When we can recognize that we are considering mostly ourselves
 and our self-pity has overtaken us, we then are in a position to
 overcome our grief. It is difficult sometimes for us to see that our
sorrow is, at least in part, self-sympathy.

Self-centeredness in any form blocks the comforting power of
the Holy Ghost. It is only natural that we feel grief; we are
emotional beings; but when we are consumed by it, we become dysfunctional. If we are blessed to have loving Christian friends
who support us during trying times, it is wonderful; but sometimes
 we find ourselves very much alone with the grief. Ah, but we aren’t alone! Just because another human isn’t available to help us
 shoulder our great sorrow, doesn’t mean we are left without
comfort. Jesus promised to send another “comforter” in the
 person of the Holy Ghost, and He did.

We always have access to that source of power and comfort. And
we CAN make it! The Bible speaks of one who is closer than even
 a brother and would never leave us. Personal experience has
taught me that those words are absolutely true and reliable. He
is always “there.”

Sometimes there are “living deaths.” Broken relationships,
divorce, estrangement from someone who lived in our hearts are
all forms of death and can cause as much grief as their death,
maybe more. We might consider that those living who hurt us
could make it right, but those who have died can do nothing more.
It is true that living deaths can cause us as much grief as the
 physical death of someone we loved. But rest assured that God
knows and cares, and He will get you through it. Where grief is concerned, the only way out is through.

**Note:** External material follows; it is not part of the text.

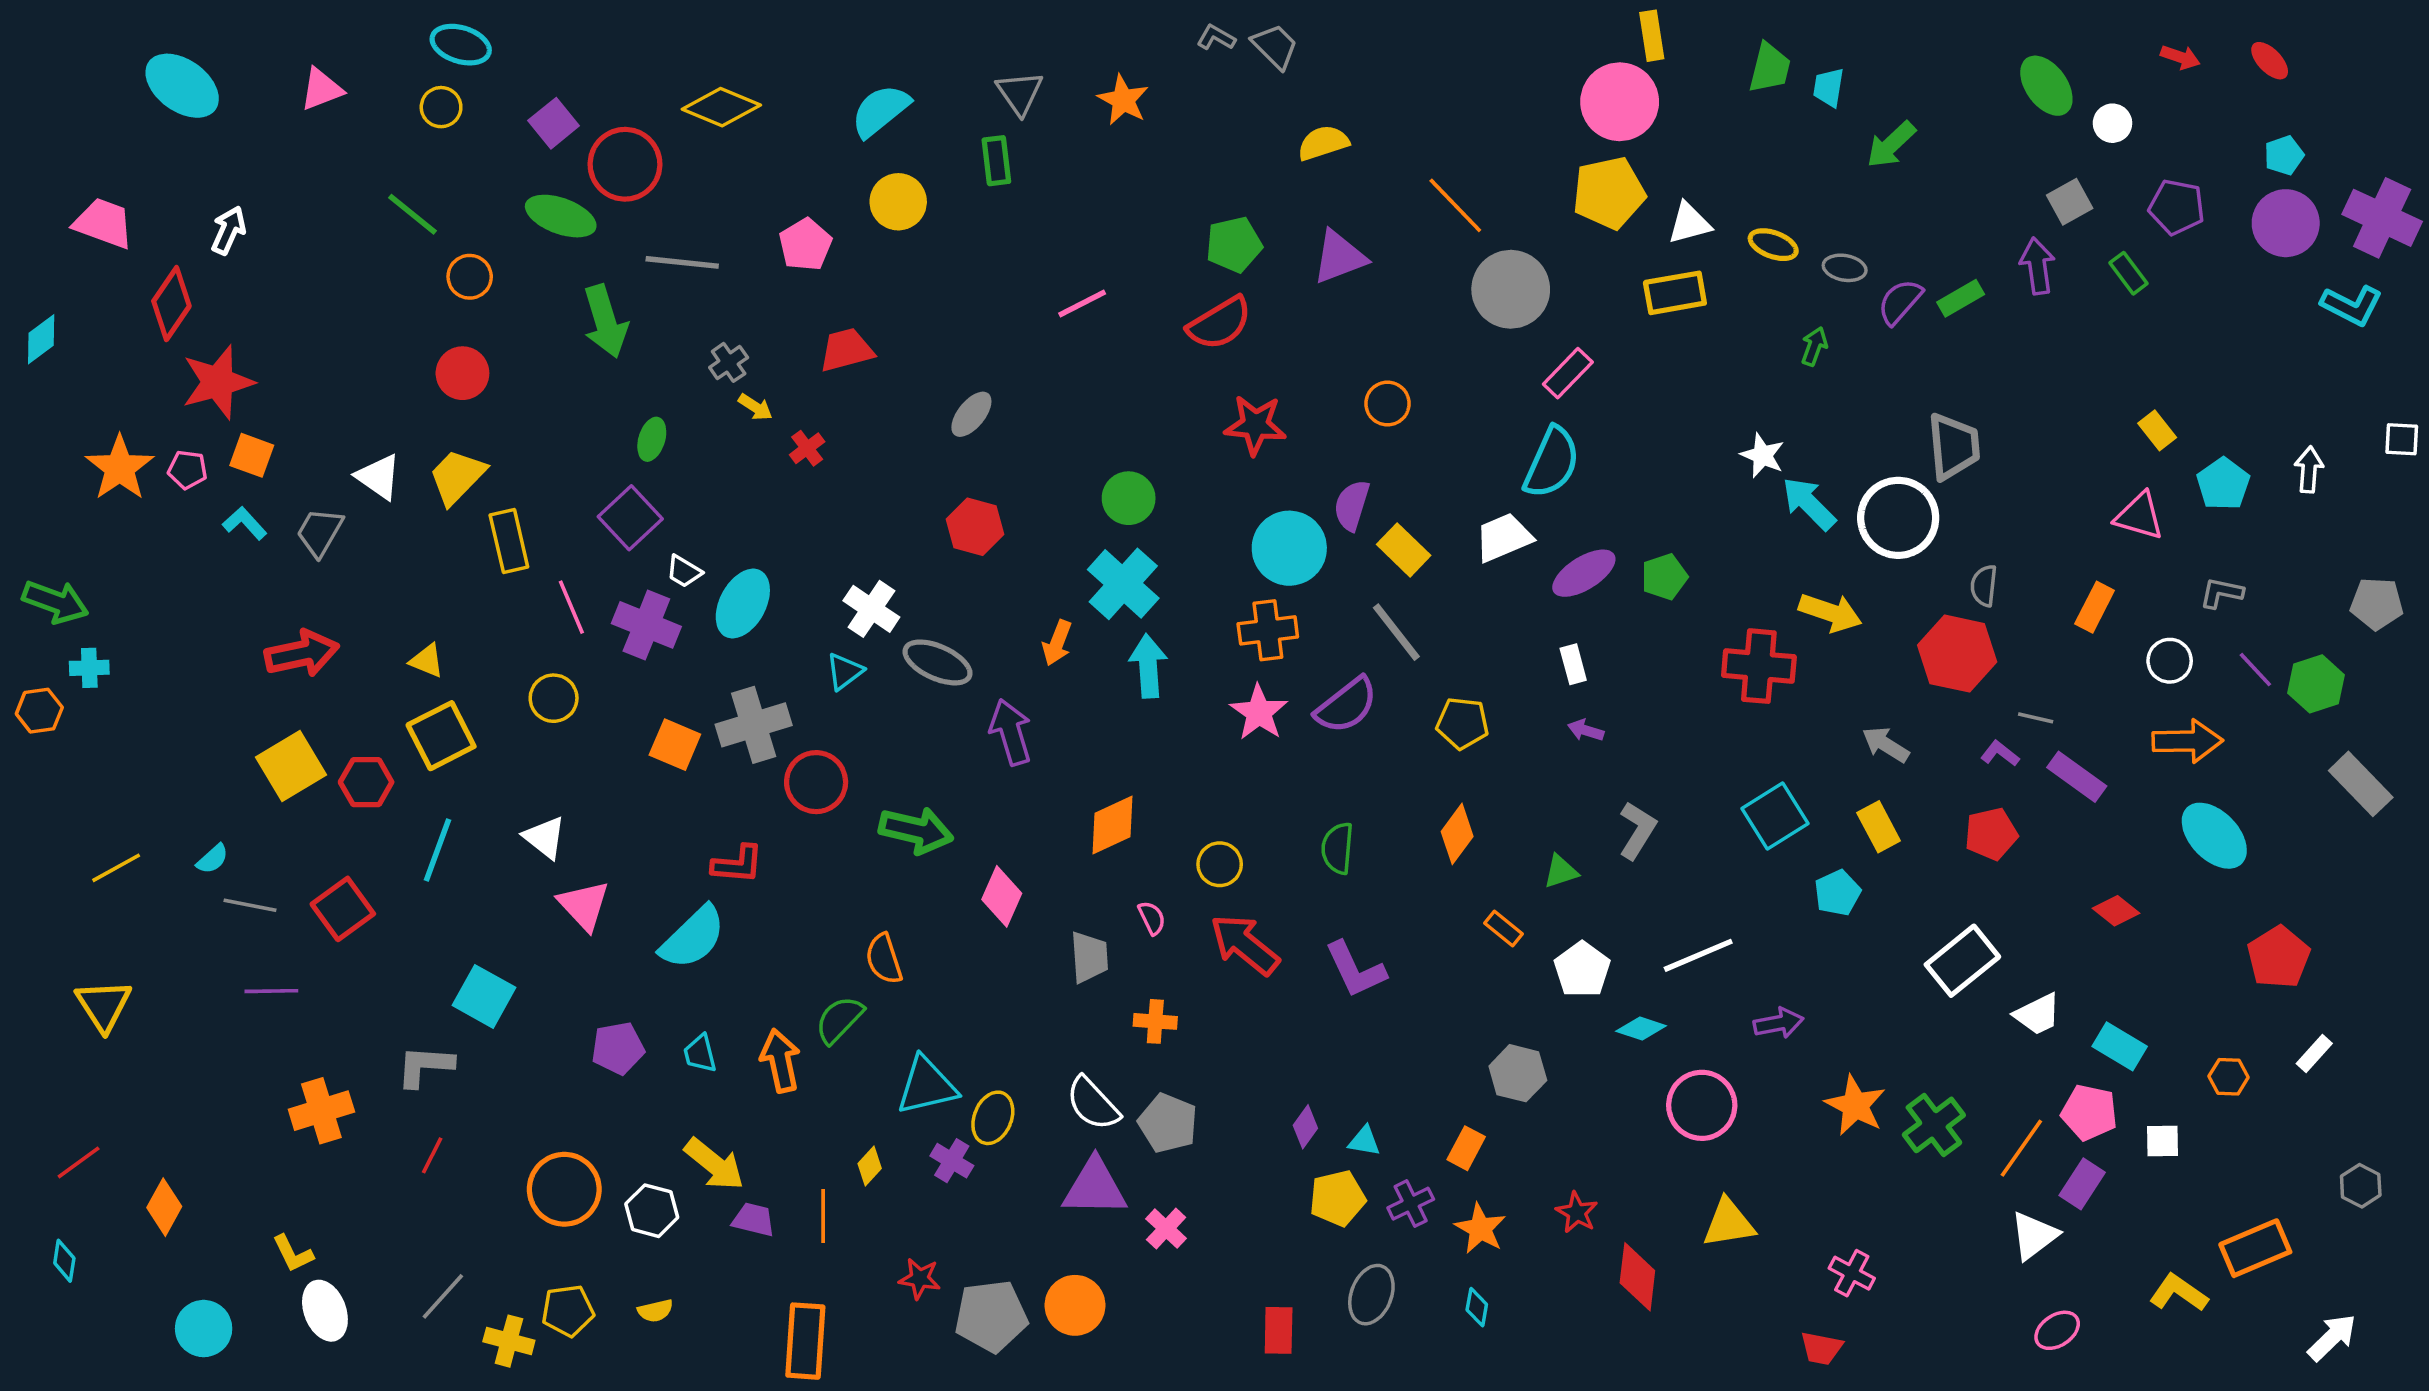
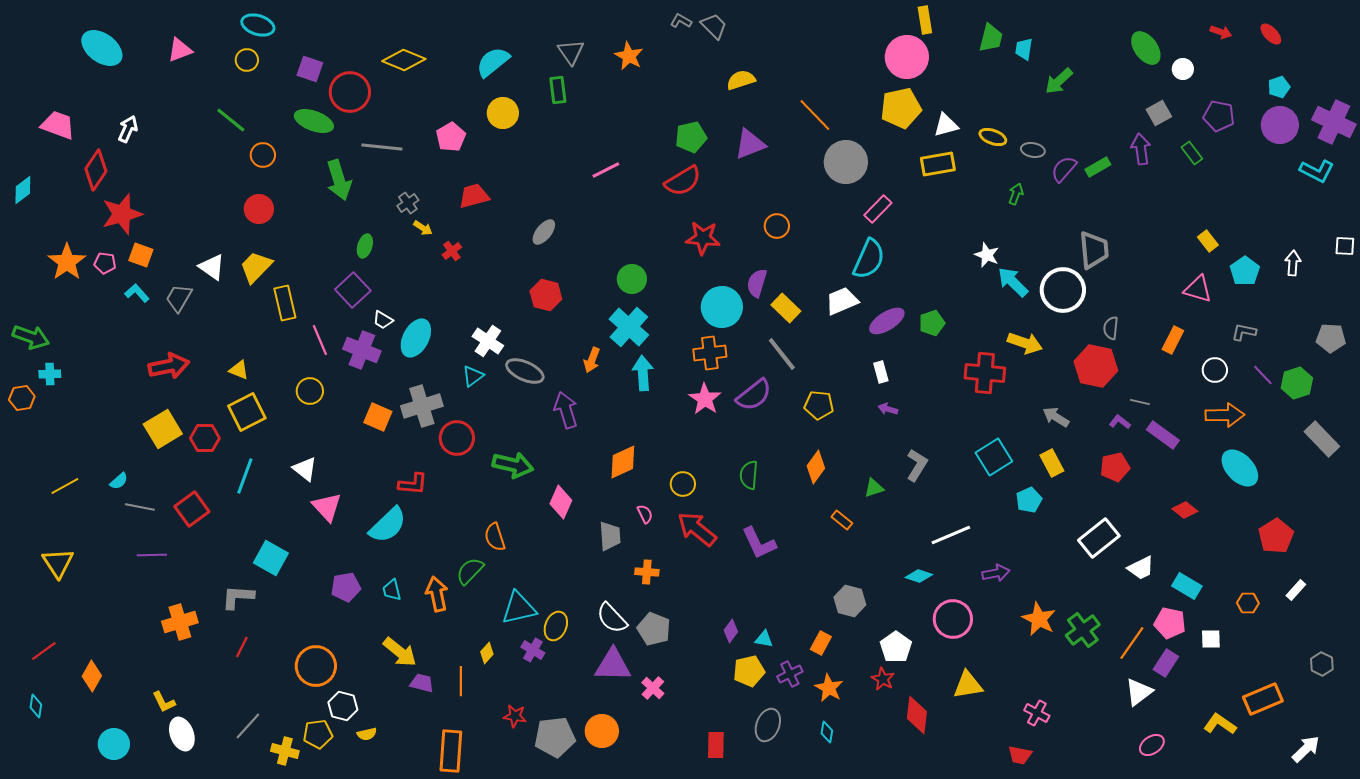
purple square: (554, 123) -> (310, 69), turned -32
white pentagon: (1582, 970) -> (896, 647), moved
white hexagon: (652, 1211) -> (343, 706), moved

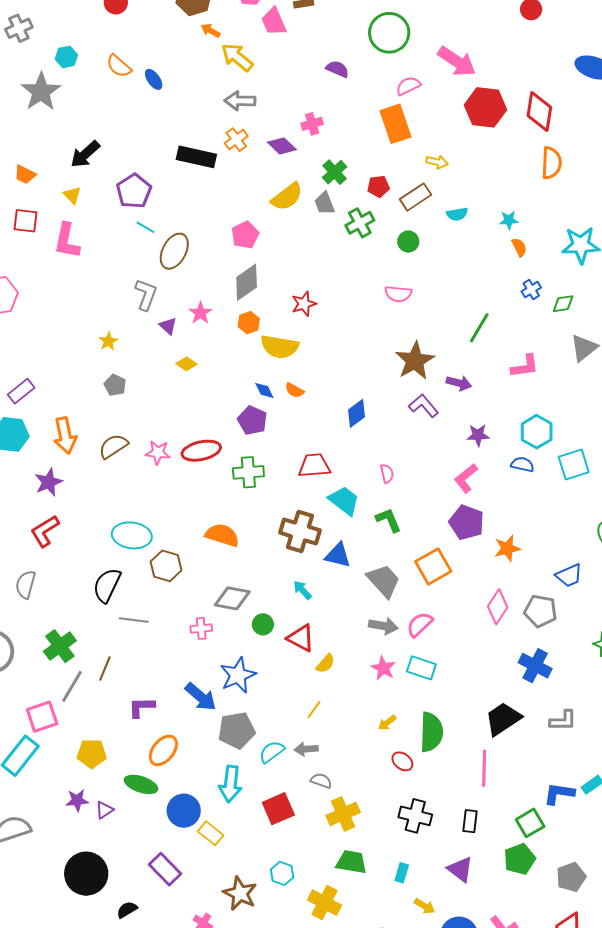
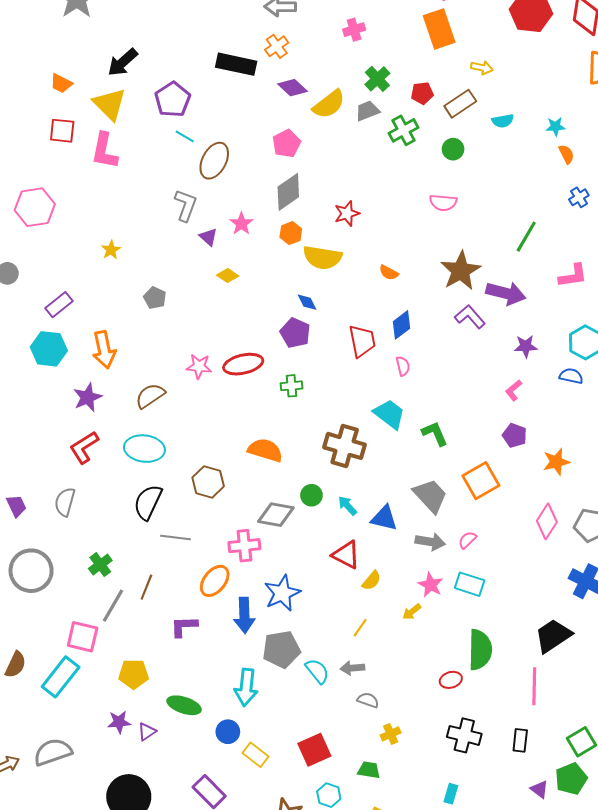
purple diamond: (282, 146) -> (292, 88), moved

If you are suffering from any kind of sorrow or grief, let pure
Love enfold you and uphold you. There are no real shortcuts
 to working our way through grief, but through it we will go and
come out more understanding and compassionate, with greater
mercy toward others who suffer. We can truthfully say,
“I understand” because we really do. We’ve been there and
 we know God’s formula works. “Casting all your care upon Him,
for He cares for you.” (1 Peter 5:7 NKJV). In his little book, The
Gentle Art of a Servant’s Heart, Charles Swindoll says, “Mercy
 means the ability to get right inside the other person’s skin—a deliberate effort of the mind and of the will.” When we have
 received mercy, it expands our mercy-well; and we have more
 to bestow on others.

If you are suffering, cast your cares on Jesus. If you have come
 through your season of sadness, be a comforter to those who are just going through. God comforts us, not only to be comforted, but to be comforters as well. Pass it on.

(Most of this was written after my young brother (Kelsey Ray Adams) and Dad (Kelsey G. Adams) died six weeks apart in 1979).